* **Directions**: Copy out all the records below verbatim, keeping every line in its original order.

[Figure understanding tasks]
◇ ◇ ◇ ◇ ◇ ◇ ◇

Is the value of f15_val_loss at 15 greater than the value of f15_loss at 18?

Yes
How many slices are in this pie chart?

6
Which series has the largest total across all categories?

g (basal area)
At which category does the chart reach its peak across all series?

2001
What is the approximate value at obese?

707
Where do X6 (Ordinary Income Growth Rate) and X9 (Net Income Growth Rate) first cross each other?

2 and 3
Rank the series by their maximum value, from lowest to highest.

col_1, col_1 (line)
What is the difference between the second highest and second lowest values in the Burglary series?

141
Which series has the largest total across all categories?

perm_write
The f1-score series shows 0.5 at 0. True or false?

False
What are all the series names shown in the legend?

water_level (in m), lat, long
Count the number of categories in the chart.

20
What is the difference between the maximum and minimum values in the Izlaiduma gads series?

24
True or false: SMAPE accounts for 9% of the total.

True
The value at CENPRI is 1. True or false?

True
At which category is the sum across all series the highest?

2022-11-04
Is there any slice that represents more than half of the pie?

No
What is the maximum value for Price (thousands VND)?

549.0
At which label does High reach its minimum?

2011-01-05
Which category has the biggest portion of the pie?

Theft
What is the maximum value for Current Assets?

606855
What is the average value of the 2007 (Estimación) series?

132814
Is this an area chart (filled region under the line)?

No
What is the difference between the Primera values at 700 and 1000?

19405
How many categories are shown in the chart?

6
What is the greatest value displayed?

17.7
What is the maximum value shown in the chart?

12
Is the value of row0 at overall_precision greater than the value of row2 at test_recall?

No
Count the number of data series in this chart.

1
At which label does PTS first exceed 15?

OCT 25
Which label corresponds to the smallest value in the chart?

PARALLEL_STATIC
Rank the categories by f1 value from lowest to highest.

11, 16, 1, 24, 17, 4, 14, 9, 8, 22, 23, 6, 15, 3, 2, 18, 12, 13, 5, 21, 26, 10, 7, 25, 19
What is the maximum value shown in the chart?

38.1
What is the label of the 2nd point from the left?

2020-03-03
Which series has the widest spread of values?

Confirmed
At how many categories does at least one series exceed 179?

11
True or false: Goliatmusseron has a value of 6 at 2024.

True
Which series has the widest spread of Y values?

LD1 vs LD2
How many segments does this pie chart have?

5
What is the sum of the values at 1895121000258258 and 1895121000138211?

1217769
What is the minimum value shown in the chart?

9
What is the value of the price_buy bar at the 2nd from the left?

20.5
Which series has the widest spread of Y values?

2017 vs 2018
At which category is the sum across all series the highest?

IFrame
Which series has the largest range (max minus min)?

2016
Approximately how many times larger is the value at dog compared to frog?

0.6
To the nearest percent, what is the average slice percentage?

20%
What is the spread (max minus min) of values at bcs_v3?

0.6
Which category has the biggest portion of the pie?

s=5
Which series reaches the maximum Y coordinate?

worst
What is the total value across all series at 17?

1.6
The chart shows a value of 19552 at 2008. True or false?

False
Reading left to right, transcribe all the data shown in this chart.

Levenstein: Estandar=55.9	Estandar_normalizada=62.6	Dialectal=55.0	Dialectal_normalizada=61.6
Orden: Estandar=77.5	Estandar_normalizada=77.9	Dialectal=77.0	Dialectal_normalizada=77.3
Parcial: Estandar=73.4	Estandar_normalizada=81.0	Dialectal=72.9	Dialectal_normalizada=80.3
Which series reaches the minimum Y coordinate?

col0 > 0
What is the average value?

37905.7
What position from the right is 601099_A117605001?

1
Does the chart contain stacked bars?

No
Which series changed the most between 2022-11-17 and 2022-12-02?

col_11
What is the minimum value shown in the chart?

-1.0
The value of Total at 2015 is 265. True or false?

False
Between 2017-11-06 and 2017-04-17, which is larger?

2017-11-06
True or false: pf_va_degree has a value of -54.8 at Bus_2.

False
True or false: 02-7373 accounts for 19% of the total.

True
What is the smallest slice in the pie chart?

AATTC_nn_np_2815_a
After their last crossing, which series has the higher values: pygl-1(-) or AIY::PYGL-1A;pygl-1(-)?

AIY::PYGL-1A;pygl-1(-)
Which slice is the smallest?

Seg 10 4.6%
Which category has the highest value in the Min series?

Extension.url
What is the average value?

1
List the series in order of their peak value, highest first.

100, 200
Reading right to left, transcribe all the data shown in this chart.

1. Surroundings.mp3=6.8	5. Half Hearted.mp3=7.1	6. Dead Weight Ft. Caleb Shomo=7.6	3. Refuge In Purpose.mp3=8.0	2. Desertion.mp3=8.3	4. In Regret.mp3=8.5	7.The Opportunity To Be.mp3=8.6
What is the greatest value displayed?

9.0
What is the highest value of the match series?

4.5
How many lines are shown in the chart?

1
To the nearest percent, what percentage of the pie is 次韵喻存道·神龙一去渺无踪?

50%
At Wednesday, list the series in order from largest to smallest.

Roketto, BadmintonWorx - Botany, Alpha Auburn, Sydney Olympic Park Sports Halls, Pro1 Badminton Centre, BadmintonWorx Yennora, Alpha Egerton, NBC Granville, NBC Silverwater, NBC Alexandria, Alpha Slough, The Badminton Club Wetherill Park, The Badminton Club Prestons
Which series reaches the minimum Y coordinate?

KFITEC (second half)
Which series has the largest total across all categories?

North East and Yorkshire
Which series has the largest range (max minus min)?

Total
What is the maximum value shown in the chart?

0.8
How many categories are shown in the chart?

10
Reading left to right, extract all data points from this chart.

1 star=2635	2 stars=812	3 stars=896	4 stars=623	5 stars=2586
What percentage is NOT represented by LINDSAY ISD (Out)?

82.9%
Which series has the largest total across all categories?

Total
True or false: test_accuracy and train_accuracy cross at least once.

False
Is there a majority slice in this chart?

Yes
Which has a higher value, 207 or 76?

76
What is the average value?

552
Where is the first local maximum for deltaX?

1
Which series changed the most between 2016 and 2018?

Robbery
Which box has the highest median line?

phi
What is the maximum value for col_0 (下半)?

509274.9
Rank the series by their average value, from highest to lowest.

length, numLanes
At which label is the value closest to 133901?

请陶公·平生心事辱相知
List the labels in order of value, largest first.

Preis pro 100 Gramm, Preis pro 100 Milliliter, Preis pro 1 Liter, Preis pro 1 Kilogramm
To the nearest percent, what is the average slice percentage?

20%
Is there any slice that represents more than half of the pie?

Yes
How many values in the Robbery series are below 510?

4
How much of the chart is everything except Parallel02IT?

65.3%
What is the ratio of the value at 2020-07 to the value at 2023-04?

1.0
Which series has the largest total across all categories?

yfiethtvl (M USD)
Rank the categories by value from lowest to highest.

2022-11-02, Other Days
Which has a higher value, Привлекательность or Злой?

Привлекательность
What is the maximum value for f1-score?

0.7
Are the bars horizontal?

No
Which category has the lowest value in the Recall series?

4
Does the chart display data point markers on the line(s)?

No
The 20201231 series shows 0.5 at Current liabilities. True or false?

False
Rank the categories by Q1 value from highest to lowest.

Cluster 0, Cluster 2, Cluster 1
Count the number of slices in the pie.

◇ ◇ ◇ ◇ ◇ ◇ ◇

* **Result below**:
Is the value of f15_val_loss at 15 greater than the value of f15_loss at 18?

Yes
How many slices are in this pie chart?

6
Which series has the largest total across all categories?

g (basal area)
At which category does the chart reach its peak across all series?

2001
What is the approximate value at obese?

707
Where do X6 (Ordinary Income Growth Rate) and X9 (Net Income Growth Rate) first cross each other?

2 and 3
Rank the series by their maximum value, from lowest to highest.

col_1, col_1 (line)
What is the difference between the second highest and second lowest values in the Burglary series?

141
Which series has the largest total across all categories?

perm_write
The f1-score series shows 0.5 at 0. True or false?

False
What are all the series names shown in the legend?

water_level (in m), lat, long
Count the number of categories in the chart.

20
What is the difference between the maximum and minimum values in the Izlaiduma gads series?

24
True or false: SMAPE accounts for 9% of the total.

True
The value at CENPRI is 1. True or false?

True
At which category is the sum across all series the highest?

2022-11-04
Is there any slice that represents more than half of the pie?

No
What is the maximum value for Price (thousands VND)?

549.0
At which label does High reach its minimum?

2011-01-05
Which category has the biggest portion of the pie?

Theft
What is the maximum value for Current Assets?

606855
What is the average value of the 2007 (Estimación) series?

132814
Is this an area chart (filled region under the line)?

No
What is the difference between the Primera values at 700 and 1000?

19405
How many categories are shown in the chart?

6
What is the greatest value displayed?

17.7
What is the maximum value shown in the chart?

12
Is the value of row0 at overall_precision greater than the value of row2 at test_recall?

No
Count the number of data series in this chart.

1
At which label does PTS first exceed 15?

OCT 25
Which label corresponds to the smallest value in the chart?

PARALLEL_STATIC
Rank the categories by f1 value from lowest to highest.

11, 16, 1, 24, 17, 4, 14, 9, 8, 22, 23, 6, 15, 3, 2, 18, 12, 13, 5, 21, 26, 10, 7, 25, 19
What is the maximum value shown in the chart?

38.1
What is the label of the 2nd point from the left?

2020-03-03
Which series has the widest spread of values?

Confirmed
At how many categories does at least one series exceed 179?

11
True or false: Goliatmusseron has a value of 6 at 2024.

True
Which series has the widest spread of Y values?

LD1 vs LD2
How many segments does this pie chart have?

5
What is the sum of the values at 1895121000258258 and 1895121000138211?

1217769
What is the minimum value shown in the chart?

9
What is the value of the price_buy bar at the 2nd from the left?

20.5
Which series has the widest spread of Y values?

2017 vs 2018
At which category is the sum across all series the highest?

IFrame
Which series has the largest range (max minus min)?

2016
Approximately how many times larger is the value at dog compared to frog?

0.6
To the nearest percent, what is the average slice percentage?

20%
What is the spread (max minus min) of values at bcs_v3?

0.6
Which category has the biggest portion of the pie?

s=5
Which series reaches the maximum Y coordinate?

worst
What is the total value across all series at 17?

1.6
The chart shows a value of 19552 at 2008. True or false?

False
Reading left to right, transcribe all the data shown in this chart.

Levenstein: Estandar=55.9	Estandar_normalizada=62.6	Dialectal=55.0	Dialectal_normalizada=61.6
Orden: Estandar=77.5	Estandar_normalizada=77.9	Dialectal=77.0	Dialectal_normalizada=77.3
Parcial: Estandar=73.4	Estandar_normalizada=81.0	Dialectal=72.9	Dialectal_normalizada=80.3
Which series reaches the minimum Y coordinate?

col0 > 0
What is the average value?

37905.7
What position from the right is 601099_A117605001?

1
Does the chart contain stacked bars?

No
Which series changed the most between 2022-11-17 and 2022-12-02?

col_11
What is the minimum value shown in the chart?

-1.0
The value of Total at 2015 is 265. True or false?

False
Between 2017-11-06 and 2017-04-17, which is larger?

2017-11-06
True or false: pf_va_degree has a value of -54.8 at Bus_2.

False
True or false: 02-7373 accounts for 19% of the total.

True
What is the smallest slice in the pie chart?

AATTC_nn_np_2815_a
After their last crossing, which series has the higher values: pygl-1(-) or AIY::PYGL-1A;pygl-1(-)?

AIY::PYGL-1A;pygl-1(-)
Which slice is the smallest?

Seg 10 4.6%
Which category has the highest value in the Min series?

Extension.url
What is the average value?

1
List the series in order of their peak value, highest first.

100, 200
Reading right to left, transcribe all the data shown in this chart.

1. Surroundings.mp3=6.8	5. Half Hearted.mp3=7.1	6. Dead Weight Ft. Caleb Shomo=7.6	3. Refuge In Purpose.mp3=8.0	2. Desertion.mp3=8.3	4. In Regret.mp3=8.5	7.The Opportunity To Be.mp3=8.6
What is the greatest value displayed?

9.0
What is the highest value of the match series?

4.5
How many lines are shown in the chart?

1
To the nearest percent, what percentage of the pie is 次韵喻存道·神龙一去渺无踪?

50%
At Wednesday, list the series in order from largest to smallest.

Roketto, BadmintonWorx - Botany, Alpha Auburn, Sydney Olympic Park Sports Halls, Pro1 Badminton Centre, BadmintonWorx Yennora, Alpha Egerton, NBC Granville, NBC Silverwater, NBC Alexandria, Alpha Slough, The Badminton Club Wetherill Park, The Badminton Club Prestons
Which series reaches the minimum Y coordinate?

KFITEC (second half)
Which series has the largest total across all categories?

North East and Yorkshire
Which series has the largest range (max minus min)?

Total
What is the maximum value shown in the chart?

0.8
How many categories are shown in the chart?

10
Reading left to right, extract all data points from this chart.

1 star=2635	2 stars=812	3 stars=896	4 stars=623	5 stars=2586
What percentage is NOT represented by LINDSAY ISD (Out)?

82.9%
Which series has the largest total across all categories?

Total
True or false: test_accuracy and train_accuracy cross at least once.

False
Is there a majority slice in this chart?

Yes
Which has a higher value, 207 or 76?

76
What is the average value?

552
Where is the first local maximum for deltaX?

1
Which series changed the most between 2016 and 2018?

Robbery
Which box has the highest median line?

phi
What is the maximum value for col_0 (下半)?

509274.9
Rank the series by their average value, from highest to lowest.

length, numLanes
At which label is the value closest to 133901?

请陶公·平生心事辱相知
List the labels in order of value, largest first.

Preis pro 100 Gramm, Preis pro 100 Milliliter, Preis pro 1 Liter, Preis pro 1 Kilogramm
To the nearest percent, what is the average slice percentage?

20%
Is there any slice that represents more than half of the pie?

Yes
How many values in the Robbery series are below 510?

4
How much of the chart is everything except Parallel02IT?

65.3%
What is the ratio of the value at 2020-07 to the value at 2023-04?

1.0
Which series has the largest total across all categories?

yfiethtvl (M USD)
Rank the categories by value from lowest to highest.

2022-11-02, Other Days
Which has a higher value, Привлекательность or Злой?

Привлекательность
What is the maximum value for f1-score?

0.7
Are the bars horizontal?

No
Which category has the lowest value in the Recall series?

4
Does the chart display data point markers on the line(s)?

No
The 20201231 series shows 0.5 at Current liabilities. True or false?

False
Rank the categories by Q1 value from highest to lowest.

Cluster 0, Cluster 2, Cluster 1
Count the number of slices in the pie.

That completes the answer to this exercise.